Ladu called. “Oh, no! Laku… my brother…my only brother… Why? … Why? …
Laku…” then Laku could not utter another word; his eyes remained shut.
Ladu picked up
his brother and carried him towards one of the huts in the village. One
of his comrades who had a bitter experience with the government of
Sudan’s army, having lost all fingers in his left hand in captivity, but
was lucky to have escaped, stopped him on the way - why was he
protecting the enemy; where was he taking him? “He is my brother-” but
before Ladu could finish his words, the comrade had already pushed the
government soldier off him, saying, “This is a betrayer - not your
brother...he is on the wrong side of the war… He is a Jallaba!*…

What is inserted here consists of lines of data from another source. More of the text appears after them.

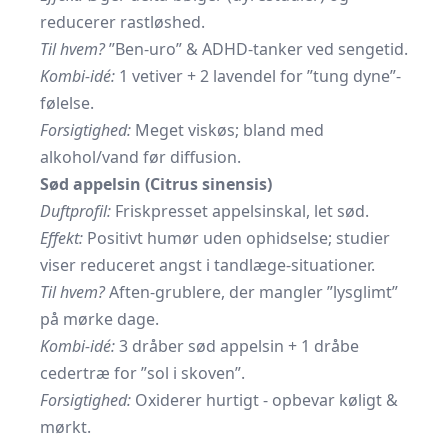
reducerer rastløshed.
Til hvem?
”Ben-uro” & ADHD-tanker ved sengetid.
Kombi-idé:
1 vetiver + 2 lavendel for ”tung dyne”-
følelse.
Forsigtighed:
Meget viskøs; bland med
alkohol/vand før diffusion.
Sød appelsin (Citrus sinensis)
Duftprofil:
Friskpresset appelsinskal, let sød.
Effekt:
Positivt humør uden ophidselse; studier
viser reduceret angst i tandlæge-situationer.
Til hvem?
Aften-grublere, der mangler ”lysglimt”
på mørke dage.
Kombi-idé:
3 dråber sød appelsin + 1 dråbe
cedertræ for ”sol i skoven”.
Forsigtighed:
Oxiderer hurtigt - opbevar køligt &
mørkt.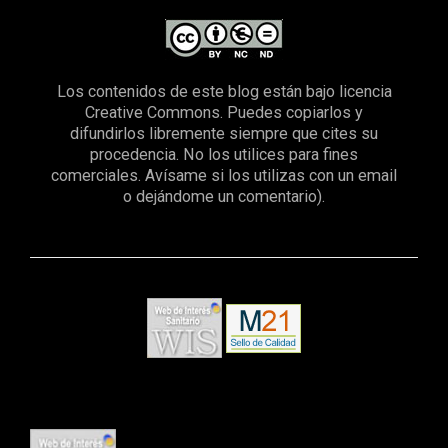
Los contenidos de este blog están bajo licencia
Creative Commons. Puedes copiarlos y
difundirlos libremente siempre que cites su
procedencia. No los utilices para fines
comerciales. Avísame si los utilizas con un email
o dejándome un comentario).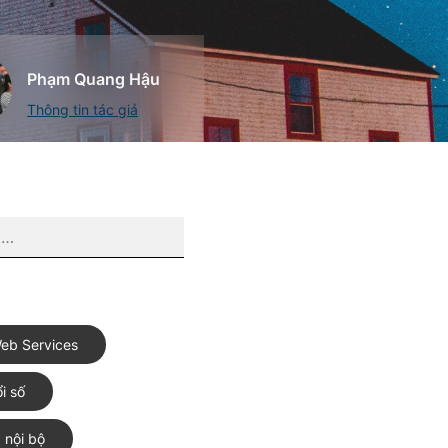
Phạm Quang Hậu
Thông tin tác giả
eb Services
i số
 nội bộ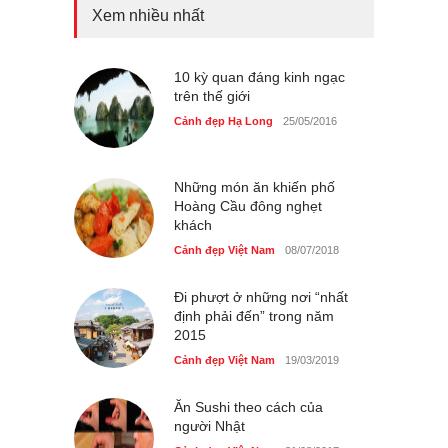
Xem nhiều nhất
Bán đảo Sơn Trà sẽ là khu
du lịch quốc gia
Cảnh đẹp Việt Nam
10 kỳ quan đáng kinh ngạc
24/04/2020
trên thế giới
Những món ăn đồng quê
Cảnh đẹp Hạ Long
25/05/2016
dân dã ở Sài Gòn
Cảnh đẹp Việt Nam
25/04/2020
Những món ăn khiến phố
Hoàng Cầu đông nghẹt
khách
Cảnh đẹp Việt Nam
08/07/2018
Đi phượt ở những nơi “nhất
định phải đến” trong năm
2015
Cảnh đẹp Việt Nam
19/03/2019
Ăn Sushi theo cách của
người Nhật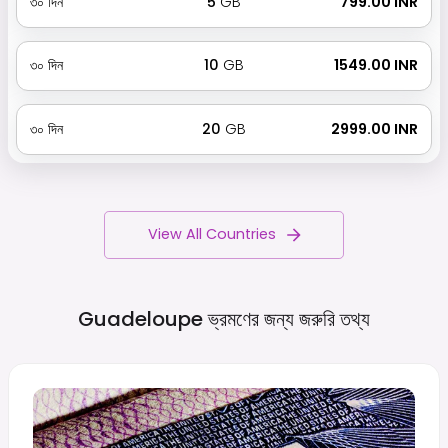
৩০
দিন
5
GB
₹ 799.00 INR
৩০
দিন
10
GB
₹ 1549.00 INR
৩০
দিন
20
GB
₹ 2999.00 INR
View All Countries
Guadeloupe ভ্রমণের জন্য জরুরি
তথ্য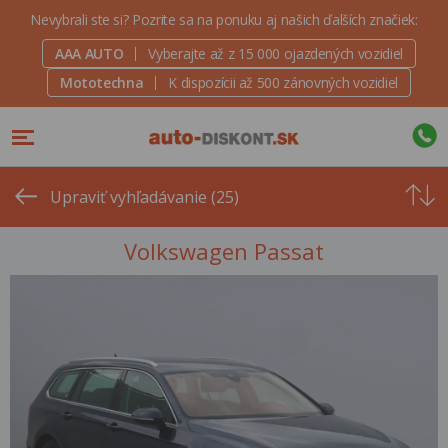
Nevybrali ste si? Pozrite sa na ponuku aj našich ďalších značiek:
AAA AUTO
Vyberajte až z 15 000 ojazdených vozidiel
Mototechna
K dispozícii až 500 zánovných vozidiel
Od
najvyšše
Upraviť vyhľadávanie (25)
ceny
Volkswagen Passat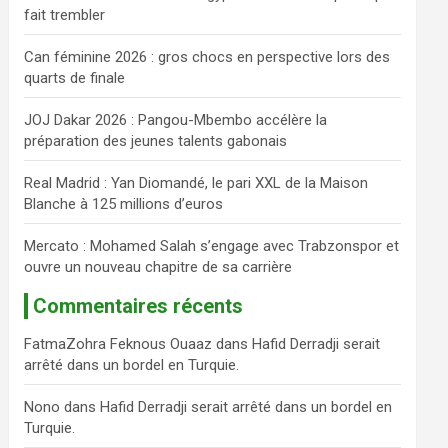
fait trembler
c
h
Can féminine 2026 : gros chocs en perspective lors des
e
quarts de finale
r
JOJ Dakar 2026 : Pangou-Mbembo accélère la
préparation des jeunes talents gabonais
Real Madrid : Yan Diomandé, le pari XXL de la Maison
Blanche à 125 millions d’euros
Mercato : Mohamed Salah s’engage avec Trabzonspor et
ouvre un nouveau chapitre de sa carrière
Commentaires récents
FatmaZohra Feknous Ouaaz
dans
Hafid Derradji serait
arrêté dans un bordel en Turquie.
Nono
dans
Hafid Derradji serait arrêté dans un bordel en
Turquie.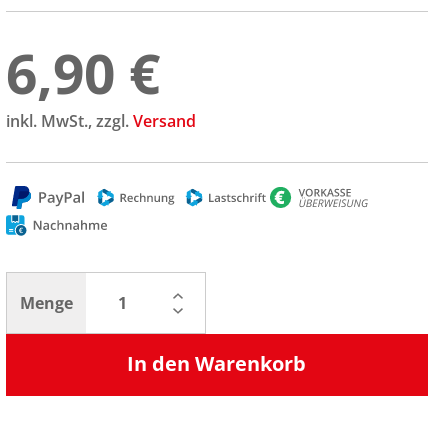
6,90 €
inkl. MwSt., zzgl.
Versand
Menge
In den Warenkorb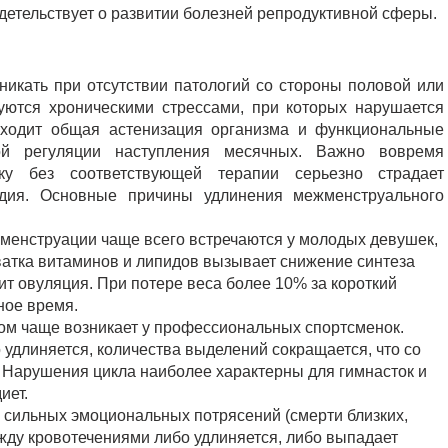
детельствует о развитии болезней репродуктивной сферы.
икать при отсутствии патологий со стороны половой или
уются хроническими стрессами, при которых нарушается
исходит общая астенизация организма и функциональные
ной регуляции наступления месячных. Важно вовремя
ьку без соответствующей терапии серьезно страдает
одия. Основные причины удлинения межменструального
е менструации чаще всего встречаются у молодых девушек,
ватка витаминов и липидов вызывает снижение синтеза
ит овуляция. При потере веса более 10% за короткий
ное время.
ом чаще возникает у профессиональных спортсменок.
удлиняется, количества выделений сокращается, что со
 Нарушения цикла наиболее характерны для гимнасток и
иет.
 сильных эмоциональных потрясений (смерти близких,
жду кровотечениями либо удлиняется, либо выпадает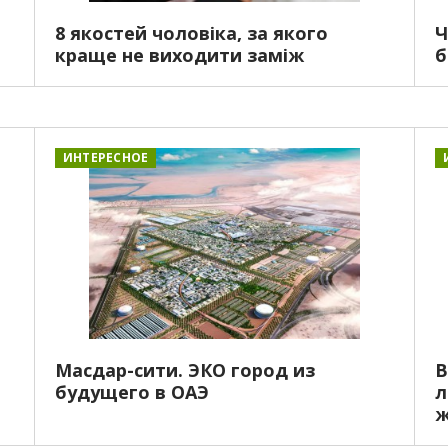
8 якостей чоловіка, за якого
Ч
краще не виходити заміж
б
ИНТЕРЕСНОЕ
Масдар-сити. ЭКО город из
В
будущего в ОАЭ
л
ж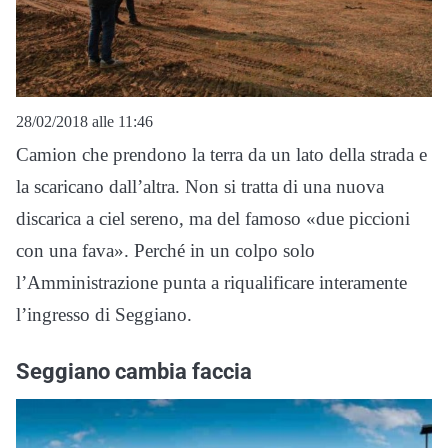
28/02/2018 alle 11:46
Camion che prendono la terra da un lato della strada e
la scaricano dall’altra. Non si tratta di una nuova
discarica a ciel sereno, ma del famoso «due piccioni
con una fava». Perché in un colpo solo
l’Amministrazione punta a riqualificare interamente
l’ingresso di Seggiano.
Seggiano cambia faccia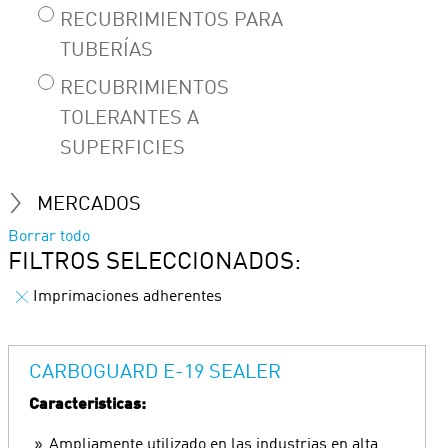
RECUBRIMIENTOS PARA
TUBERÍAS
RECUBRIMIENTOS
TOLERANTES A
SUPERFICIES
MERCADOS
Borrar todo
FILTROS SELECCIONADOS:
Imprimaciones adherentes
CARBOGUARD E-19 SEALER
Caracteristicas:
Ampliamente utilizado en las industrias en alta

They do not even keep a single one of ours as a POW -” and he sent
riddles of bullets through Laku’s belly, as he cried in agony. This
maddened Ladu - he could not believe that what had just happened had
taken place. Was he seeing it in a dream? Had his brother, his only
remaining kin, been killed right in front of his eyes? His throat was
hot with anger and his eyes were wet with sorrow. He emptied a magazine
on his comrade’s chest and he fell down as he wriggled in pain. Why
should he kill his brother, his beloved one, his only remaining
relative?
Then Ladu
turned and made for the nearby forest. Ta-tat! He felt a bullet hit him
on the right thigh. “Oh no!” he cried as he dropped his empty
Kalashnikov and disappeared behind the trees and bushes. Suddenly, the
threatening rain, which had made the sky appear pregnant all that time,
began to drop, slowly at first, then faster and faster as it picked up
momentum.
***
Ladu opened
his eyes; from the ceiling above him, hang sooty locks. Two unfamiliar
faces stared at him; one old, one young. The hut reeked of heavy smoke -
“Agh!” he felt streaking pain in his right thigh. Where could he be, he
wondered. Home? But… he tried to say something but no word could form on
his lips. He closed his eyes again and tried to recollect how he came to
be there. Suddenly, the door was kicked open, and two men in camouflage
uniform and guns in their hands stormed in.
*
This word means a bloody Arab in southern Sudan.